Voortgang vereenvoudigingsoperatie Belastingdienst

de Voorzitter van de Tweede Kamer der Staten-Generaal
Postbus 20018
2500 EA Den Haag

Ons kenmerk: DGB/ U/2009/1200

Betreft: Externe doorlichting InformatieVoorziening-keten

Bij mijn aantreden op 22 februari 2007 heb ik aangegeven dat vereenvoudiging een van de speerpunten is in mijn beleid. De uitvoeringsproblemen van de Belastingdienst, die mede een gevolg waren van de invoering van de nieuwe toeslagenwetgeving en het doorvoeren van wijzigingen in de keten loonheffingen (SUB/Walvis), heb ik dan ook mede vanuit dat vereenvoudigingsperspectief aangepakt. Nadat ik in een overleg met de Vaste Commissie voor Financiën op 19 april 2007 de contouren van een plan van aanpak heb geschetst, heb ik in mijn brief van 8 juni 2007 het definitieve plan aan uw Kamer gepresenteerd. Ik heb daarbij overigens wel aangegeven dat een structurele oplossing van de problemen vijf tot tien jaar vergt. Over de voortgang van de diverse onderdelen van het plan doe ik via halfjaarsrapportages verslag.
Na een aantal productieverstoringen heb ik in aanvulling op de acties uit het plan van aanpak begin 2008 besloten om de sturing op de ICT-organisatie van de Belastingdienst vanuit centraal departementaal niveau vorm en inhoud te geven. Ik heb daartoe een team ICT-regie en -architectuur ingesteld dat het managementteam van de Belastingdienst ondersteunt. Voorts heb ik besloten aan het managementteam van de Belastingdienst een zesde persoon toe te voegen, die de CIO-functie gaat uitoefenen. Dat paste ook in de ontwikkelingen zoals de Algemene Rekenkamer die schetste in het rapport "Lessen uit ICT-projecten binnen de overheid".

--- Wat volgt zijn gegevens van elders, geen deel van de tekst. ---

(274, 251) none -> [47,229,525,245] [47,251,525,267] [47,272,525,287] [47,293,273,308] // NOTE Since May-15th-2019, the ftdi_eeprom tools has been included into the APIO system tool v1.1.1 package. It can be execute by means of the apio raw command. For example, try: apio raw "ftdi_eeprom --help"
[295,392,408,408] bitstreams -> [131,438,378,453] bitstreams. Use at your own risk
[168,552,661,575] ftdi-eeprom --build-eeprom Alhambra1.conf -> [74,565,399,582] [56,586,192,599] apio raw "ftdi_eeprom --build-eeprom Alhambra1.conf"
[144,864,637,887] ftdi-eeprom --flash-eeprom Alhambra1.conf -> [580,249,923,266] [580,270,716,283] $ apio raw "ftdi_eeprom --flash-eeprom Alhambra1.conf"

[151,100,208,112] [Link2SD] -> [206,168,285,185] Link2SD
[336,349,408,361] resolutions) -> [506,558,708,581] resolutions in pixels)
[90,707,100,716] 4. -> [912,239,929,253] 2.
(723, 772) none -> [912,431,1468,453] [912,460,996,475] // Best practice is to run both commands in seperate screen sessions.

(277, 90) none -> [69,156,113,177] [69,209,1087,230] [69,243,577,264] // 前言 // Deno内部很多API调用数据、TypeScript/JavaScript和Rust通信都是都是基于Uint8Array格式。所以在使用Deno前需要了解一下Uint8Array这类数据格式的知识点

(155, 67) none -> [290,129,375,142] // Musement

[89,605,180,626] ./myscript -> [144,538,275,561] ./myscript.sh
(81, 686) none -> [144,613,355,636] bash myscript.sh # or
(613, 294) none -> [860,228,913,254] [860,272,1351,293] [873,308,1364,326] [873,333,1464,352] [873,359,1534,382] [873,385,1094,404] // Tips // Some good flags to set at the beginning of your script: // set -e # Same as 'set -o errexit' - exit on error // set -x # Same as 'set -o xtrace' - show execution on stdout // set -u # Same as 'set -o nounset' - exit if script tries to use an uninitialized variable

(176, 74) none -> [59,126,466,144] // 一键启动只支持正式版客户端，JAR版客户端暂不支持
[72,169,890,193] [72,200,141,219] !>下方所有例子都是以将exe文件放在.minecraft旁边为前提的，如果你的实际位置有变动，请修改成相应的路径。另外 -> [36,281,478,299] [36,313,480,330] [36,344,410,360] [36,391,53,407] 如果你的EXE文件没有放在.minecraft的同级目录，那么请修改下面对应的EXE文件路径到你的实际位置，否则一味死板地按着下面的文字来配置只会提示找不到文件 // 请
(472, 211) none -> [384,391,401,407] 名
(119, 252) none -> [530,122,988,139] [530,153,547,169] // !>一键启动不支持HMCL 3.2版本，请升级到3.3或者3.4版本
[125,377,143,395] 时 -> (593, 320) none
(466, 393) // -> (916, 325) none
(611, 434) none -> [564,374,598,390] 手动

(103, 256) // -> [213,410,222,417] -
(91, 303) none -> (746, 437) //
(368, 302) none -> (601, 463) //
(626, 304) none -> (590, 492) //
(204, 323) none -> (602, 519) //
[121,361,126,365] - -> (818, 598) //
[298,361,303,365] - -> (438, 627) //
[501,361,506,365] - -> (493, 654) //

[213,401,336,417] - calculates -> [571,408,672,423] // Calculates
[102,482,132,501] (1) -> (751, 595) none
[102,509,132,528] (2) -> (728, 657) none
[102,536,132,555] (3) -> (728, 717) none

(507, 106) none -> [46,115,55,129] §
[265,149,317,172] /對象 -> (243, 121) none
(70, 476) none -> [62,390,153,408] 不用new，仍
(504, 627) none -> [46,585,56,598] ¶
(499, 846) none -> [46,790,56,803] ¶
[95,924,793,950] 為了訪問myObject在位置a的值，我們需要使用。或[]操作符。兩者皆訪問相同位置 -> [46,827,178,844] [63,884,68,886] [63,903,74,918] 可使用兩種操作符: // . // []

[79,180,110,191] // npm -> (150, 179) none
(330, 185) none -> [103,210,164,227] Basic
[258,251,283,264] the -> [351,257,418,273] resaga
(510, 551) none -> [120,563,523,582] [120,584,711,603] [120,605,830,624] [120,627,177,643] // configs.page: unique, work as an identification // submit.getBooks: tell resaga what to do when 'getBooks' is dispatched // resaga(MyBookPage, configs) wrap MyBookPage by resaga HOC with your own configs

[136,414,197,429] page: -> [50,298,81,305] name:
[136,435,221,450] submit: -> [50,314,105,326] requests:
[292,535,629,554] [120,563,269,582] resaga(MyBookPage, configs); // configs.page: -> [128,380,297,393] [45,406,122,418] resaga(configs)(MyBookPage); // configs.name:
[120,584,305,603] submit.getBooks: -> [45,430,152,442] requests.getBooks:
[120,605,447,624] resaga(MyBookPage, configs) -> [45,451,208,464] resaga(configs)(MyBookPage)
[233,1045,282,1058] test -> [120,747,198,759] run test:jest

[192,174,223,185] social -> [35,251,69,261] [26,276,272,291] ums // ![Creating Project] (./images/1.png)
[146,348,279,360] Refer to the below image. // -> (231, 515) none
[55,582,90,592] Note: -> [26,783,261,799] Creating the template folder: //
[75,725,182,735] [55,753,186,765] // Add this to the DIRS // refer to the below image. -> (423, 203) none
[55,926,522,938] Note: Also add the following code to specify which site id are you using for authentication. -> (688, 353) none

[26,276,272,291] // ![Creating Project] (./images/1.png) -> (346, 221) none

De vereenvoudigingsoperatie is tegelijkertijd complex en veelomvattend. Het geregeld opmaken van een tussenbalans is noodzakelijk om vast te stellen of de operatie nog op koers ligt. Op dit moment kan worden vastgesteld dat op een aantal terreinen resultaten zijn geboekt en dat met de komst van de CIO een belangrijke volgende stap is gezet. Tegelijkertijd moet echter worden vastgesteld dat het prestatieniveau van de organisatie, met name de zogeheten IV-Keten(InformatieVoorziening-keten), momenteel nog tekortschiet; dit geldt dan vooral de activiteiten gericht op de vernieuwing. Dit klemt temeer omdat politiek en samenleving hoge eisen stellen aan het verandervermogen van de Belastingdienst.
Deze vaststellingen hebben mij tot de conclusie gebracht dat een externe onafhankelijke doorlichting van de IV-keten noodzakelijk is. Gelet op de wenselijke voortgang heeft de Belastingdienst daartoe de volgende procedure gehanteerd:
de directeur-generaal Belastingdienst heeft de selectie verricht voor het bureau dat de doorlichting gaat uitvoeren. De daarbij gehanteerde criteria zijn:

  • het moet gaan om een bureau dat in de afgelopen vijf jaar geen rol heeft gespeeld in advisering van de Belastingdienst (om onafhankelijkheid te waarborgen);
  • het bureau moet gezag en reputatie uitstralen (om draagvlak te bevorderen);
  • het bureau moet in staat zijn om de doorlichting snel ter hand te nemen en moet een korte doorlooptijd garanderen (om zo snel mogelijk met de resultaten aan de slag te gaan; daarnaast leert de ervaring dat een doorlichting kan leiden tot onzekerheid bij medewerkers, terwijl voor de organisatie essentieel is dat de productie op peil blijft; een korte doorlooptijd beperkt de periode van onzekerheid).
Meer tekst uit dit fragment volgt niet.